I stopped short. I couldn’t read his tone. ‘You want me to leave?’
‘No. I just need to prepare.’
‘I don’t have plans to leave. I was thinking, actually – maybe I could be useful.’ I started to regret the poor timing of my rant about his policy. ‘I could be your mum’s carer in exchange for board and meals.’
‘For how long?’ he asked.
‘Um, indefinitely?’ I held my breath.
‘You want to do that?’ Angus’s dark eyes bored into mine. ‘Even with Pris interfering and Mum getting worse every day?’
‘I don’t know how qualified I’ll be to care for her if her needs change,’ I said. ‘But I like looking after her. Maybe if things get a l
ot worse we can reassess then. But I could help with running the house, keeping her safe, taking her to appointments or into town, stuff like that.’
‘Won’t you get fed up?’
‘I haven’t felt that way at all, not once in the what –’ I calculated ‘– five or so weeks since I came to stay.’
Angus wasn’t moving and had his eyes on the floor. ‘I can’t believe you’d do that for us.’
Joy welled inside me. ‘It would be an equal deal, I think. I need somewhere to live and something to eat. You need a carer for your mum.’
‘It’s not equal. Not by a longshot.’
I cleared my throat. ‘Could I try to take her to the doctor? Are you okay with that? I might be able to find some creative way to get her there. I’d love to slow down the progress of the dementia if it’s possible.’
He nodded and cleared his own throat. ‘Yes, that would be good. See what you can do. I’d be really happy if you could get her to see the doctor.’ He paused. ‘And if you need time out from looking after her, just say. Me or Pris can hang around with her for a day, or a couple of hours, or whatever you need. My work is seasonal so it’s really busy at harvest, but not so bad at other times of year.’
It was decided. My heart beat fast with hope. I’d found a place to stay and a meaningful task to keep me busy. Angus could feel more secure about his mother. I’d made him happy – or at least given him some comfort.

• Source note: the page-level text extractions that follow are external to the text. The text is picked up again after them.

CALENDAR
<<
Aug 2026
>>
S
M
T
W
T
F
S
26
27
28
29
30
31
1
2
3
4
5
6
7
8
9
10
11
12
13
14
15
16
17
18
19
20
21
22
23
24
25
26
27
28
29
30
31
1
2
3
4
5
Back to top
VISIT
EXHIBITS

Angus finished his beer and picked up the remote. ‘You watching this?’
‘No.’
He flicked off the television. I stood up, but before I stepped away I felt my fingers caught in a big, warm hand. I turned back, startled. Angus held my hand for a few seconds and opened his mouth but no words came out. He dropped his eyes and stared at my fingers clasped in his as though they were not what he’d expected – like he’d reached for my hand and found a hairy, taloned paw. He let it go.
‘Thank you,’ he said.
I was silent.
‘See you tomorrow.’ He jumped up and strode away.
I went straight to my bedroom. There, I lay in bed, reliving our kiss in the big shed and the feeling of his warm fingers on mine.